Entre las conductas rebeldes realizadas por los jóvenes, suelen presentarse las siguientes: abandono de los  estudios,  robar,  juntarse  con  “malos”  amigos,  consumo de alcohol y drogas,  conductas violentas, conductas sexuales de riesgo para el contagio de ETS y embarazo adolescente, entre otras. La finalidad  aparente es desahogarse de su malestar e insatisfacción, e incluso en ocasiones, herir a los demás, aunque estos comportamientos impliquen el lastimarse a sí mismos.

El joven necesita que los demás cambien su actitud hacia él y validarse como una persona mayor, con capacidad de decisión. El dialogo es un gran paso para que los jóvenes sean concientes de la situación en la que se encuentran debido a su etapa del desarrollo, evaluando sus conductas, sin que se sientan ofendidos o juzgados, puesto que de esta manera se puede  generar un efecto adverso.
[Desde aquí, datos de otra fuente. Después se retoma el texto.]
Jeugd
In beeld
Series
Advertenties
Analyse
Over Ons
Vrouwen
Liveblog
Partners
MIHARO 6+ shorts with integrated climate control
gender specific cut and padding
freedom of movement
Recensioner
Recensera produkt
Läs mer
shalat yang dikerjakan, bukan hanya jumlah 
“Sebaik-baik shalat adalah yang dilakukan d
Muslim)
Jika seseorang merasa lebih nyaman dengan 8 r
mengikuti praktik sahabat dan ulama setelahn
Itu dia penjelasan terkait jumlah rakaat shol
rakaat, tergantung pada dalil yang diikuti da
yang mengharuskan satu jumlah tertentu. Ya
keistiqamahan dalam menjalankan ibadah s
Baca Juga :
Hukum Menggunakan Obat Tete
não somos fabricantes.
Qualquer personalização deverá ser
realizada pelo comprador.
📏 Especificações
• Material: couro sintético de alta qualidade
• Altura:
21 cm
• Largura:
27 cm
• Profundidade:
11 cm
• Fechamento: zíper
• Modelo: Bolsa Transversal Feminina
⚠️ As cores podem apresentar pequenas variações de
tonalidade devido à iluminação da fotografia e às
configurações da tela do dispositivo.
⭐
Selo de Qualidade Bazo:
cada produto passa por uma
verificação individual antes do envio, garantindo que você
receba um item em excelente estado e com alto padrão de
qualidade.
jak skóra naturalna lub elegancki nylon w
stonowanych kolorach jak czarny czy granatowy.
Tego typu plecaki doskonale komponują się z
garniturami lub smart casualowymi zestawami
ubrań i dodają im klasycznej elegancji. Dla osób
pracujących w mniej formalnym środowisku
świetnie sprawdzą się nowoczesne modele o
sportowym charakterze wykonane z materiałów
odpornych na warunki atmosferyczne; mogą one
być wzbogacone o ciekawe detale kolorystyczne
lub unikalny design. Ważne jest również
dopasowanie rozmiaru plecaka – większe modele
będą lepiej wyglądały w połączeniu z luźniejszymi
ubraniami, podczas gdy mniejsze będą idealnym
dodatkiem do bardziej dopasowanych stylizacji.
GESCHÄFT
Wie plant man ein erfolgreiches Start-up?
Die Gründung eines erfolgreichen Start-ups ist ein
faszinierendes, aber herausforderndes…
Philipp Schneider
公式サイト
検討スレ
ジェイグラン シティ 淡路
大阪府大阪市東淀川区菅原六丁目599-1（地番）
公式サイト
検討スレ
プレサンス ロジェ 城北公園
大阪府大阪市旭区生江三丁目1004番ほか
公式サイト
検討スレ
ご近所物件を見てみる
Buscar ayuda con algún adulto responsable de la crianza, el cuidado o la educación de ese joven, puede ser  favorable para lograr que supere con éxito y de la manera más adaptada posible la consecución de las tareas propias de la adolescencia. El objetivo es que los jóvenes se conviertan en adultos responsables, sanos, buenos. En el caso que la relación con los padres se encuentre deteriorada, el apoyo de otra figura adulta significativa para el joven, puede ser un primer paso importante. Siempre recordando que la incondicionalidad y el respeto mutuo  son factores importantes en este proceso.